45 Prozent der rd. 80.000 österreichischen Handelsunternehmen schreiben nach wie vor rote Zahlen.

Stichworte: Branchen: Handel | Statistiken | Studien

Die KMU Forschung Austria hat die Ertragskraft des österreichischen Handels 2002/03 mit dem Bilanzjahr 2006/07 verglichen. Ausgehend von einem sehr bescheidenen Niveau hat sich die Situation schrittweise verbessert.

Starke Polarisierung bei bilanzierenden Unternehmen

Dabei weist die betriebswirtschaftliche Position der bilanzierenden Handelsunternehmen eine starke Polarisierung auf:

  • 12% der Unternehmen können zu den Top-Unternehmen gezählt werden. Sie verfügen über eine Eigenkapitalquote von über 20% und erwirtschaften einen Gewinn vor Steuern von mehr als 5% der Betriebsleistung.
  • 23% der Unternehmen hingegen befinden sich in einer betriebswirtschaftlich katastrophalen Situation.
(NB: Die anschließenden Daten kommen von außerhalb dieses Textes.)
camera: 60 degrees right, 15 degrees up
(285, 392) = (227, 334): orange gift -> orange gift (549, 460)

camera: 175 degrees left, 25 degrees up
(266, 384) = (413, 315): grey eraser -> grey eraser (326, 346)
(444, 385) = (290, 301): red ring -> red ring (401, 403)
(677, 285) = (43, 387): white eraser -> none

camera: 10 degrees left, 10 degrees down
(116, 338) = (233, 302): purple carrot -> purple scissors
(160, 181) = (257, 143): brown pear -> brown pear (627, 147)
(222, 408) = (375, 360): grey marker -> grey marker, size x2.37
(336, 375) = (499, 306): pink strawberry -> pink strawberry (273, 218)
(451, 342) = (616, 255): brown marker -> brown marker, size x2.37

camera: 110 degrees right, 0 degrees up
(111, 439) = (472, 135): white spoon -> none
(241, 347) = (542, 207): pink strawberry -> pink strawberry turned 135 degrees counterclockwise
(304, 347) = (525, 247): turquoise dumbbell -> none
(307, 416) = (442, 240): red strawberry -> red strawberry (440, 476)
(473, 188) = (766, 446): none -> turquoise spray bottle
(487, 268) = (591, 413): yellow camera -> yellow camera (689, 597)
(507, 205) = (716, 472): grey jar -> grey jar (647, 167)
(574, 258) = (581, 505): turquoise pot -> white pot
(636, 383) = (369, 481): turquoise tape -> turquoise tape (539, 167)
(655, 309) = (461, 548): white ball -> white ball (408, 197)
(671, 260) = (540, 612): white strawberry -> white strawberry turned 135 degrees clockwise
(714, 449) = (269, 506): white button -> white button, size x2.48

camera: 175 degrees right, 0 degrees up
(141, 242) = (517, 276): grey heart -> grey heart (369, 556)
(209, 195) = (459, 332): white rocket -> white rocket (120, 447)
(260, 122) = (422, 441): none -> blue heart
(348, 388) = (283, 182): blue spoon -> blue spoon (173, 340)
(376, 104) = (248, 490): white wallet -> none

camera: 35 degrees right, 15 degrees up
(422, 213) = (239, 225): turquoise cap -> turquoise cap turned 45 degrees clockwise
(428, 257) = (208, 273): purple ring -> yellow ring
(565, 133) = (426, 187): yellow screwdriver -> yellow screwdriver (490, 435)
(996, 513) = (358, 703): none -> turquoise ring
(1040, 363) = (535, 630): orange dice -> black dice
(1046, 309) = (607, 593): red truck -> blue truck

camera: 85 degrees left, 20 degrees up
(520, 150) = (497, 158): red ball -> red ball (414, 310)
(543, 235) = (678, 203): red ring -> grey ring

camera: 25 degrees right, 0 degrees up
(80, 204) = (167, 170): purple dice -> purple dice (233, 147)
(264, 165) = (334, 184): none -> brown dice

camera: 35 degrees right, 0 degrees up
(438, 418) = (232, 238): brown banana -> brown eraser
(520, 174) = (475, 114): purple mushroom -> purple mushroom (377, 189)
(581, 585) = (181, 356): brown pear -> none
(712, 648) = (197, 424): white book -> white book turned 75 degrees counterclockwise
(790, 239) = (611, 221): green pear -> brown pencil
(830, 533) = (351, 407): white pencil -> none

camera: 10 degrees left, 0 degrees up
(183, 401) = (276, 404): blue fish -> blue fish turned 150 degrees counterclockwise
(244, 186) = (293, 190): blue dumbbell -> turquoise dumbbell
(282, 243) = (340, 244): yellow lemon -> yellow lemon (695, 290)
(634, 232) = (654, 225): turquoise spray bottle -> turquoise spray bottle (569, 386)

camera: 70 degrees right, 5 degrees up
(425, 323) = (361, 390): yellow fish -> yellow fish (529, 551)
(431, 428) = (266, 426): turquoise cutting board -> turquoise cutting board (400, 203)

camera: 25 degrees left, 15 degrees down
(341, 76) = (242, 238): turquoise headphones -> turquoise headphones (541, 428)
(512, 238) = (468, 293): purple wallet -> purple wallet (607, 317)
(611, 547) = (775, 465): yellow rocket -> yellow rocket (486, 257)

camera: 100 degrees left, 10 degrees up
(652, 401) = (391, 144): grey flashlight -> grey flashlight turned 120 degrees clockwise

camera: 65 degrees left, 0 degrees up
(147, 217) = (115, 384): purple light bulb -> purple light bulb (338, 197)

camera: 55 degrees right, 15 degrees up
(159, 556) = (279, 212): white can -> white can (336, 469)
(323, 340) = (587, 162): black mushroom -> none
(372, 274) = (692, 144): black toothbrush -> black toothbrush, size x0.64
Sie sind überschuldet und können Ihre Kosten nicht decken.

Besonders unter einer dünnen Kapitaldecke leiden kleinere Unternehmen. Eine negative Umsatzrentabilität weisen der Spielwarenhandel, der Papier-, Büro- u. Schreibwarenhandel, der Bekleidungshandel, der Buchhandel und der Schuhhandel auf.

Geringer Unternehmerlohn bei Einnahmen- u. Ausgabenrechnern

Die betriebswirtschaftlichen Einnahmen jener Handelsbetriebe, die im Abrechnungsjahr 2006 eine Einnahmen-/Ausgabenrechnung führten, beliefen sich im Durchschnitt auf rd. 199.000 Euro. Unternehmer/innen im Einzelhandel erwirtschafteten durchschnittlich rd. 11.160 Euro Unternehmerlohn, im KFZ-Handel rd. 12.900 Euro und im Großhandel rd. 24.000 Euro.